Prime Double Hash Table is an expandable hash table whose table sizes are always prime numbers. It does not contain significant pauses during hash table expansion.
The secret to the Prime Double Hash Table is using two hash tables of prime number size. One hash table is smaller than the other one. During expansion, elements in the smaller hash table are gradually moved to the larger hash table. During shrinkage, elements in the larger hash table are gradually moved to the smaller hash table.
On average, 1.5 lookups are required to find an entry in the Prime Double Hash Table, since there are two hash tables in the lookup path. However, this may be a good trade-off to avoid the danger of degenerate linear searching.
Normally, key-value pairs are single linked in a bucket. In the Prime Double Hash Table, key-value pairs are additionally double linked to a 'membership' linked list for quick hash table migration.

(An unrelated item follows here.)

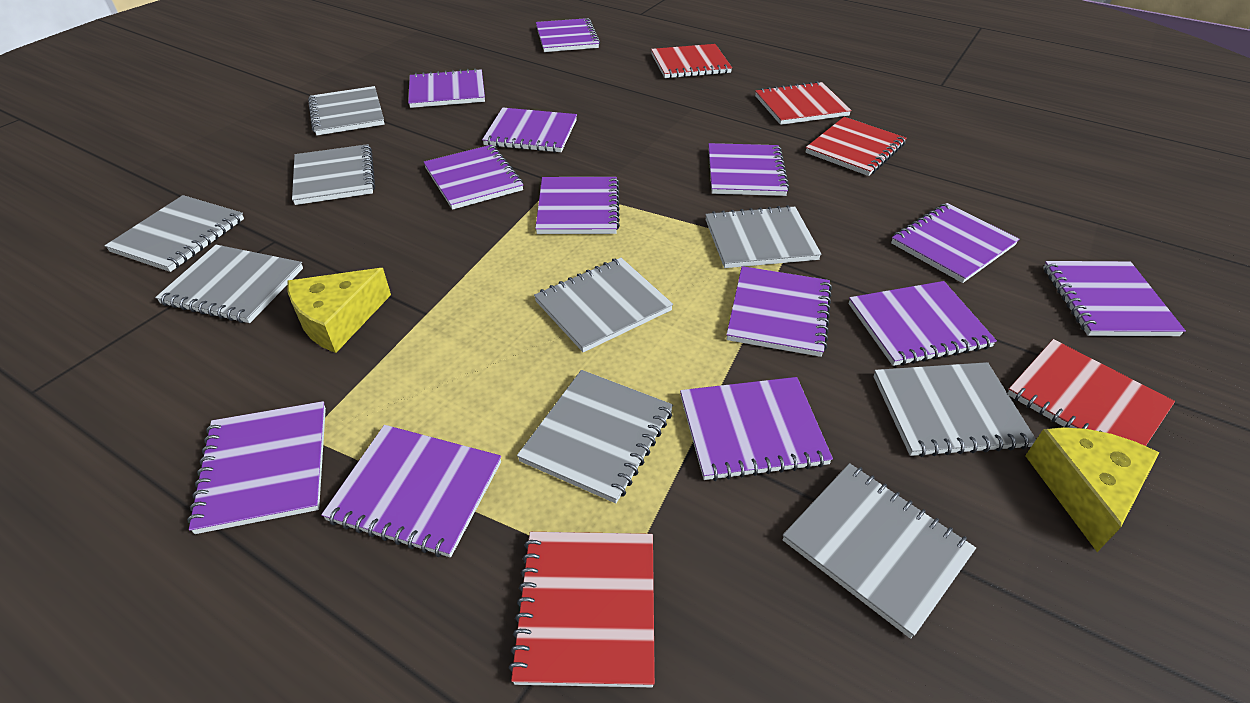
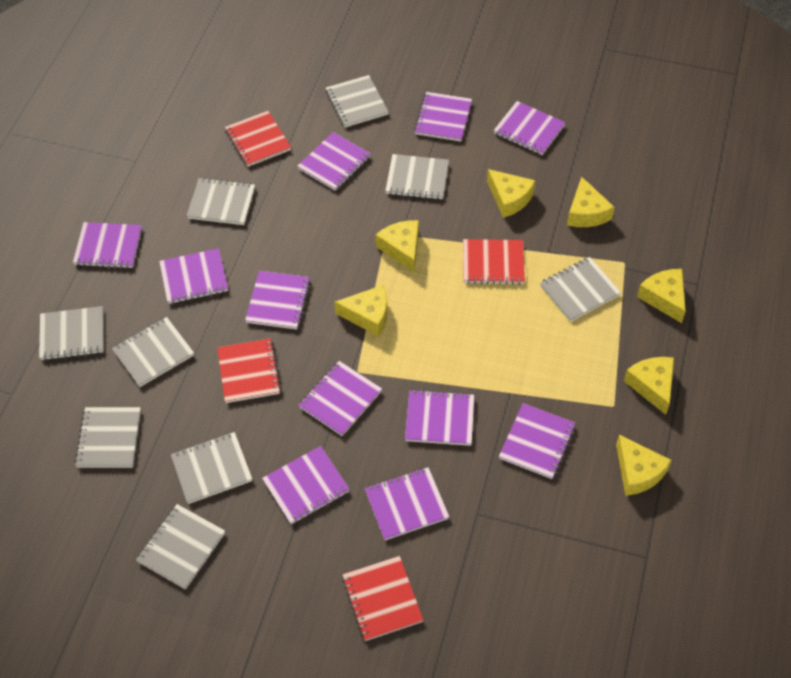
purple notebook: 13 -> 11
red notebook: 5 -> 4
yellow cheese: 2 -> 7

Hash table traversal is the capability to retrieve key-value pair entries in the hash table sequentially. The traversal ordering refers to the sequence of key-value pairs that are returned.
For two hash tables containing identical key-value pairs, should their traversal ordering be identical as well, without regard to the order how the key-value pairs were inserted?
For applications that use hash tables as values, stable traversal ordering is required. For some applications, stable traversal ordering would be desirable for ease of debugging. For other applications, stable traversal ordering is not a big issue.
In the case of the Prime Double Hash Table, stable traversal ordering is hard to implement. This is because the expansion process migrates an item to an unpredictable place in the larger hash table. The shrinkage process has a hard time to return all items to the exact same places as before.
Sorted Linear Hash Table has a stable traversal ordering. Unfortunately, its power of 2 sized hash table makes it susceptible to bad hash functions.
In this article, we have shown that the use of hash table whose size is a power of 2 can be dangerous if the hash function is not of high quality. We also presented the Prime Double Hash Table, an expandable hash table that always uses table sizes consisted of prime numbers. Prime Double Hash Table is suitable for use as a general purpose hash table when the choice of the hash function cannot be determined ahead of time.